Rodger

We will as always strive to improve, however, it is important to understand that what the original flow study showed. All other pumps tested share a common trait, nominal directional flow. They are basically a propeller with a safety cage. Our pump design is the only exception, we channel that flow with our housing and give it directional energy. The original study measured velocity at what is virtually point blank range and then calculated a gph from that. A propeller without a housing to produce direction yields high turbulence and turbulence is a flow with no direction, only velocity. When you add direction you keep stable velocities over a long distance and as the flow dies and loses energy over distance the energy unfurls into velocity only over time (turbulence). What the study showed in the simplest terms is all the other pumps tested dump all there energy at point blank, it has very little reach, this gives a much higher reading by such a method.

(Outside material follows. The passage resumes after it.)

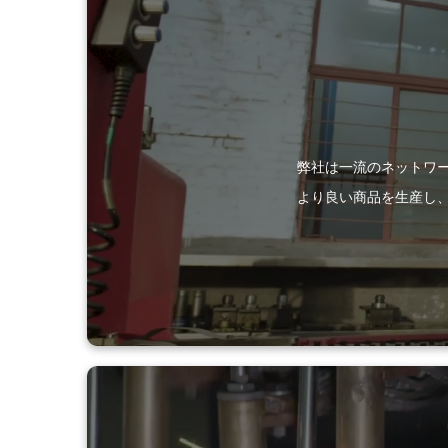
弊社は一流のネットワ
より良い商品を生産し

Our energy has a directional component. It is important to note this as it means that a real meaningful improvement cannot be made, the choice is more between turbulent flow or directional flow. We would concede that in a short tank such as a a cube, the competitors flow has advantages and as a result we developed the 6095 and we will develop new housings allowing a choice between wider more turbulent flow and more focused long reach flow.

I am not sure how the basic physics alluded ourselves and those who did the study for so long but the bottom line is the law of conservation of energy. Energy is neither created nor destroyed, there is no such thing as a loss. You can have an inefficient motor that makes more noise, more heat, more vibration, but the energy isn't lost, only in another form, but whatever actually hits the water, is flow of one form or another and in that area these pumps are largely equal. Since turbulence is the lowest energy form of flow (entropy), you can pack out a lot of it for the same amount of power in, but it has no direction or reach. When you add a directional component, this degrades downstream to turbulence as the energy shifts from directional to velocity and you get a more time released flow that spans the average tank of 4-6 ft. It took us many frustrating days to figure this out and until we saw with the dye what was happening it remained a mystery, we only knew that removing the front housing gave us very comparable flow numbers to the competition and initially thought we had a "loss" but this defies the most fundamental rules of the universe. In removing the front housing the flow was virtually zero downstream and then we pieced the puzzle together and it was a shock that high school physics was all that was needed to figure it out.

However, there will be changes and the first will be the 6105 as you likely saw in the thread linked by Shawn. If we can do better we will, but we want to be sure it is really better, not just a sort of slight of hand and of course, what is better does vary with tank dimensions and we have that fully in mind.